▸ **WORK TASK**: Quote everything from the line containing "Tell me the" down to the line containing "Answer: approximately 0°", reproducing those lines word for word.

▸ **DATA FOR ANALYSIS**:
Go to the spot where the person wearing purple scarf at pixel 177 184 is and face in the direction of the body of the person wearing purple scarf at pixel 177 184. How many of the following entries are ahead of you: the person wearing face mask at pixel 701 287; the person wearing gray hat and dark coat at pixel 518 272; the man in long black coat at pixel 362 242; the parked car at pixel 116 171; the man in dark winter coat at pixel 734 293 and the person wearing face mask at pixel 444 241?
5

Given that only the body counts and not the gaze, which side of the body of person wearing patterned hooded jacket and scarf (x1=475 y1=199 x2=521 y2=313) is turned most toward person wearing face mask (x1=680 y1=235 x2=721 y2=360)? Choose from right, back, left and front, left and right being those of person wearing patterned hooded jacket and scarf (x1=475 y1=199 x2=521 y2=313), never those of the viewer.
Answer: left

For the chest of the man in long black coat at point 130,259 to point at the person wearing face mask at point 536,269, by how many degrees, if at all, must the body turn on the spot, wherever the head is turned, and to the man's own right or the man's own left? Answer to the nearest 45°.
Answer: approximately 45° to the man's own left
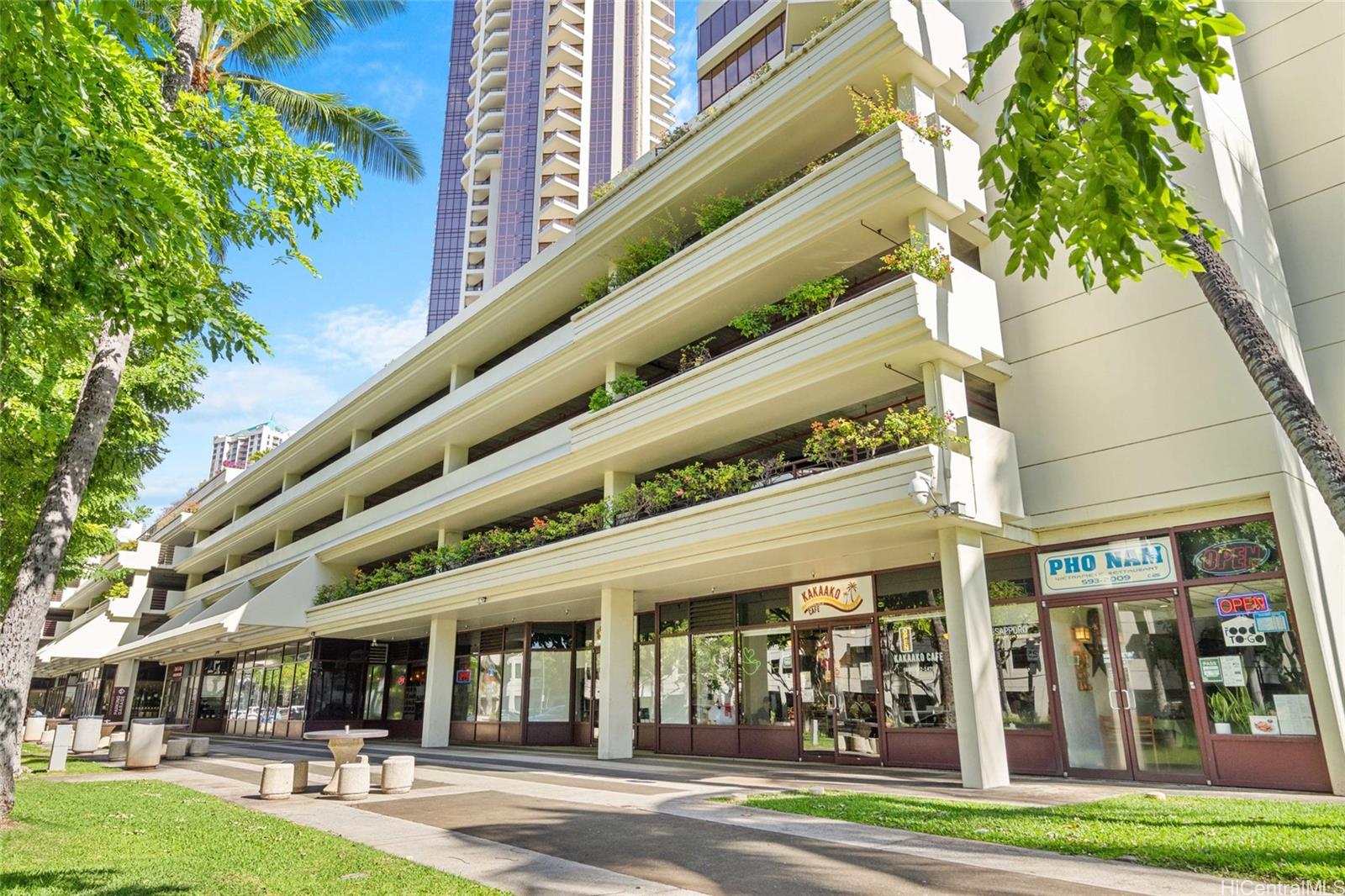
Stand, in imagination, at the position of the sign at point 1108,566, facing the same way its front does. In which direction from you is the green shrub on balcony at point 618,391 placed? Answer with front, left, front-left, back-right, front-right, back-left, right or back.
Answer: right

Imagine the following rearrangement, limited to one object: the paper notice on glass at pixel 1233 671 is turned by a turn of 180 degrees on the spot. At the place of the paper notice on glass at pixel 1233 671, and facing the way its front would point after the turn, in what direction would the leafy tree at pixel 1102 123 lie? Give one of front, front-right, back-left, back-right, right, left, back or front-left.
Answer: back

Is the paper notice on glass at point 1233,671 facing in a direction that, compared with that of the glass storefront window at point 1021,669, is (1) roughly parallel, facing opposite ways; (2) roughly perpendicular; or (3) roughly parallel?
roughly parallel

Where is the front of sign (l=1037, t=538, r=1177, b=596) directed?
toward the camera

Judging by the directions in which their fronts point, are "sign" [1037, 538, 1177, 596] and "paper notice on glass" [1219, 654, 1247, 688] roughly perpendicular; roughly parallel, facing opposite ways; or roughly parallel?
roughly parallel

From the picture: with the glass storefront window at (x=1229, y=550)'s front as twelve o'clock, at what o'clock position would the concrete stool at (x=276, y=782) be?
The concrete stool is roughly at 2 o'clock from the glass storefront window.

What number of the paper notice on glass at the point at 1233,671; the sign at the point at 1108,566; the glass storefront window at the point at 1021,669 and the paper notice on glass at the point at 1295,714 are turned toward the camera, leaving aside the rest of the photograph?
4

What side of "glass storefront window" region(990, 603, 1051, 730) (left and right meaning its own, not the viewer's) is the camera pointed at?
front

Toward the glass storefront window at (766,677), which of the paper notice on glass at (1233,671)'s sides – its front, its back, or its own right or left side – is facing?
right

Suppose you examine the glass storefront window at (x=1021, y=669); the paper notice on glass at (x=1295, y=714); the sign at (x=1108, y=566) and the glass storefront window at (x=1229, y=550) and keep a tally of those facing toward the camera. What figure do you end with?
4

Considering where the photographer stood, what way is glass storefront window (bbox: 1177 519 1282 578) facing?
facing the viewer
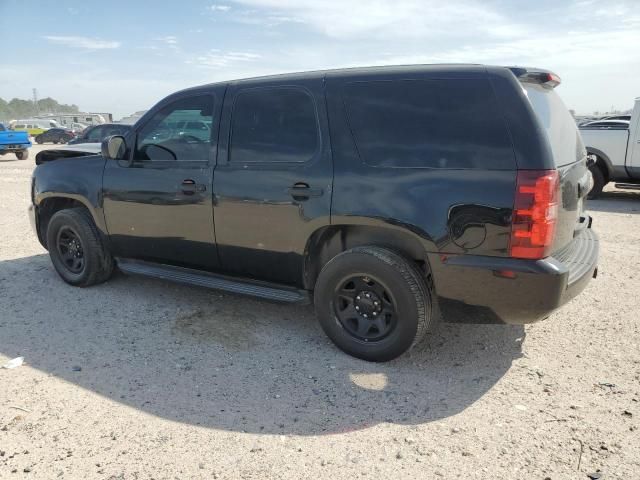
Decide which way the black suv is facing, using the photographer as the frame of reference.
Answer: facing away from the viewer and to the left of the viewer

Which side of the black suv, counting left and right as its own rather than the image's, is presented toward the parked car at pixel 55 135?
front

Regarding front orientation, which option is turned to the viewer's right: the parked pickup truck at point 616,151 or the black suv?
the parked pickup truck

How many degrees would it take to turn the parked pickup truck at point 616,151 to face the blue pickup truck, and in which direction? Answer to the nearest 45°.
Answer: approximately 180°

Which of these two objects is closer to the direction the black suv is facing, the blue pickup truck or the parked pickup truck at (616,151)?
the blue pickup truck

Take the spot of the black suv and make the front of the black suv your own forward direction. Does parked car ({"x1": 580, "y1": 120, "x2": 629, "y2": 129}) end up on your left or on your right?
on your right

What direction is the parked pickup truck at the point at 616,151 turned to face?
to the viewer's right

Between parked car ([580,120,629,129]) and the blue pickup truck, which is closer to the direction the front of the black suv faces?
the blue pickup truck

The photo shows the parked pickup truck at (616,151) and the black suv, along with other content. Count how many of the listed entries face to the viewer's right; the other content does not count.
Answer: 1

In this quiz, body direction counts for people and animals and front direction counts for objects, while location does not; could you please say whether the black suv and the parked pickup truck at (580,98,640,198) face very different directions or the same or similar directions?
very different directions
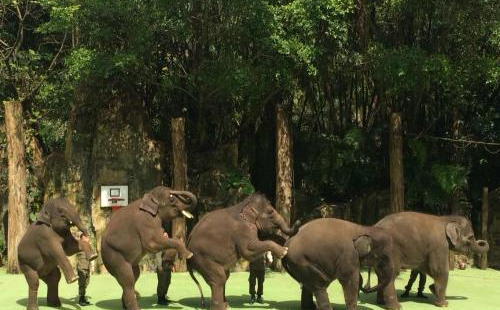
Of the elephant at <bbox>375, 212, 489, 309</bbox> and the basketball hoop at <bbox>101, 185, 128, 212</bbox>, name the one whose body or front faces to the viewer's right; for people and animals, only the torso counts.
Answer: the elephant

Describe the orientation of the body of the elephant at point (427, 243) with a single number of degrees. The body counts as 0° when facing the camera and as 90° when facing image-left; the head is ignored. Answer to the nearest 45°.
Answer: approximately 270°

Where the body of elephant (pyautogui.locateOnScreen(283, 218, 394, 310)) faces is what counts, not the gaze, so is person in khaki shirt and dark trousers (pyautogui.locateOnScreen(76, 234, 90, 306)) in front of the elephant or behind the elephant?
behind

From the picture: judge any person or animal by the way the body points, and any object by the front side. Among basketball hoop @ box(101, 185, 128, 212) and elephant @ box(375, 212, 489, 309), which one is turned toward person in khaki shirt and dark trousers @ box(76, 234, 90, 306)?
the basketball hoop

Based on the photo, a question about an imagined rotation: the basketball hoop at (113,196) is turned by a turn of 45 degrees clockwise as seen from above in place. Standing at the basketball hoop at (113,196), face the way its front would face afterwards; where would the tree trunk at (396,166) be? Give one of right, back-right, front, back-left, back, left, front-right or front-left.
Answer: back-left

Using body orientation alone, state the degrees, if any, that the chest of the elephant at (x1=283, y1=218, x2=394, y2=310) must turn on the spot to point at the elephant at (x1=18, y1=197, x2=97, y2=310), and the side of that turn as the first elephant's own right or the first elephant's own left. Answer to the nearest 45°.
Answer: approximately 180°

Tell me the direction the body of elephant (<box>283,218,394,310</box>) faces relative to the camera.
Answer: to the viewer's right

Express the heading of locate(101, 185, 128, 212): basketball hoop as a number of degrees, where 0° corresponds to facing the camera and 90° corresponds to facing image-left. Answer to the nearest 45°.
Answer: approximately 0°

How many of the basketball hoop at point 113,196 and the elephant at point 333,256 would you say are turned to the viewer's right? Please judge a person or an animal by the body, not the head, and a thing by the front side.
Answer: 1

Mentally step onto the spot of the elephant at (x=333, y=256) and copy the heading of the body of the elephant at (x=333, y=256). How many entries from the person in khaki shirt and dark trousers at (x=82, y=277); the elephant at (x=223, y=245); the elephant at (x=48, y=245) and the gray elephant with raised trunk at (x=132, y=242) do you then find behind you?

▸ **RESULT OF THE EXERCISE**:
Tell me the direction the body of elephant (<box>283,218,394,310</box>) faces relative to the camera.
Answer: to the viewer's right

Express the heading of locate(101, 185, 128, 212): basketball hoop as a number of degrees, where 0° corresponds to facing the camera and 90° corresponds to facing image-left. Answer to the nearest 45°.
Answer: approximately 0°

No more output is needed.